-- EXERCISE DIRECTIONS --
Tell how many lines in the records contain the word "value"; the number alone is the answer.

________________________________________

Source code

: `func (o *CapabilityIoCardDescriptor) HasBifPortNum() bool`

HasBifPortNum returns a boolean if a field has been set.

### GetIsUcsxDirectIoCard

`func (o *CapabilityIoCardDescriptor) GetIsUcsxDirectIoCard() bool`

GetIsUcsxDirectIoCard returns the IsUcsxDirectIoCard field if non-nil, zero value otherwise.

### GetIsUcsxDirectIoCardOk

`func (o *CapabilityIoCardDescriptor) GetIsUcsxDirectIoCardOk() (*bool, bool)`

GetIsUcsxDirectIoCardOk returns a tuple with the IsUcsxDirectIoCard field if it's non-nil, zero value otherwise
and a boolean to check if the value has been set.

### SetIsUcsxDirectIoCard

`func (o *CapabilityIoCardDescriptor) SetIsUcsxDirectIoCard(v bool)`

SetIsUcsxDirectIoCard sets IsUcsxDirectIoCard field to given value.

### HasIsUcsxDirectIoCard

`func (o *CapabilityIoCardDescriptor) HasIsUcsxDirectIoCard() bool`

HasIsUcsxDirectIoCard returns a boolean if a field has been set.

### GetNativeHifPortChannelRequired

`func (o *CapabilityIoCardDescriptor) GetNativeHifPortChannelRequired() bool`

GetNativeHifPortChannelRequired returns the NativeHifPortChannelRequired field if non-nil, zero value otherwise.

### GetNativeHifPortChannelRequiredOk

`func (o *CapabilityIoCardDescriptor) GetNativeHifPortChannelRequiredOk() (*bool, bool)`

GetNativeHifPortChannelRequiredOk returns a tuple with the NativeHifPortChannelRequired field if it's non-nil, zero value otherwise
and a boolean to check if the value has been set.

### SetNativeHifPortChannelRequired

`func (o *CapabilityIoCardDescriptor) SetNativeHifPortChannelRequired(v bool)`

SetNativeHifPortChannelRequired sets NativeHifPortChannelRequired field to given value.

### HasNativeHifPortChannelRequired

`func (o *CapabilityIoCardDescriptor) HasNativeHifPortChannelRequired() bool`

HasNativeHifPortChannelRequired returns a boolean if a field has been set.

________________________________________

-- ANSWER SECTION --
8